Thin Minty Sandwich Cookies

Gluten-free, very low lactose, FODMAP friendly

Yield: two dozen cookie sandwiches

If you miss Girl Scout cookies—a true comfort food!—here’s something chocolaty-minty that’s ALMOST as good, gluten-free, and not difficult. I keep a tub of baking mix in my fridge, so the hardest part was waiting while the dough chilled.

Ingredients

  • 1 cup Baking Mix 1 [OR use ¼ cup plus ½ Tbsp each of sorghum flour, millet flour, and sweet (sticky) rice flour; plus 2 ½ Tbsp tapioca starch] – Or try your own gluten-free flour blend.
  • ½ cup cocoa
  • ¼ tsp salt
  • 1 stick butter
  • 1 cup sugar
  • 1 egg
  • ¼ tsp mint extract

 

  • heaping ½ cup chocolate chips
  • 1 Tbsp almond milk, sweetened or unsweetened

Instructions

  1. Unwrap and microwave the butter in a small bowl for 10-15 seconds.

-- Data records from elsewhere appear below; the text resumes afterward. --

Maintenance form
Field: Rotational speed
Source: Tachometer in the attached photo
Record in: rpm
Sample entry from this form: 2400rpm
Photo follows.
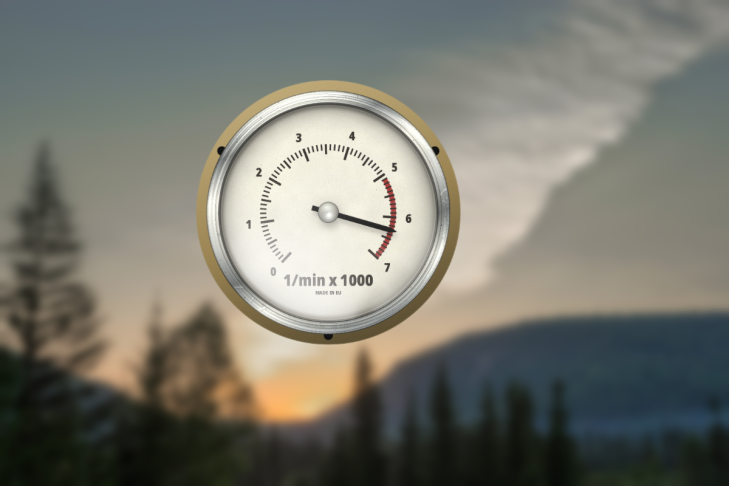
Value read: 6300rpm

Set aside to finish softening. Sift together into a small bowl the baking mix or flours, cocoa, and salt.
  1. Cream butter with sugar until light and fluffy. Add the egg and mint extract, and mix well. Beat in half of the flour mixture. Mix well. Repeat.
  1. Lightly flour a cutting board—use baking mix or any of its component flours. Divide dough in half, roll each half into a 1½” cylinder on the cutting board, and wrap the cylinders in wax paper (separately). Chill 5 hours.
  1. Preheat oven to 350 F. Line cookie sheets with parchment paper.
  1. Remove dough one piece at a time from refrigerator. With a very sharp knife, slice off ¼”-thick rounds and place on parchment paper.
  1. Bake 10-12 minutes, until cookie surfaces are dry. Let cool about a minute on the cookie sheet and then remove carefully from oven to wire rack, carefully flipping every second cookie upside down.
  1. Place chocolate chips and almond milk in a small bowl or custard cup, and microwave just until the almond milk bubbles. Stir well. If the chips don’t quite melt, microwave a few seconds and stir again. Do not over-heat.
  1. On each upside-down cookie, place a rounded dollop of melted chocolate. Top each frosted cookie with an unfrosted one and press down gently.
  1. Cool completely. Store in freezer.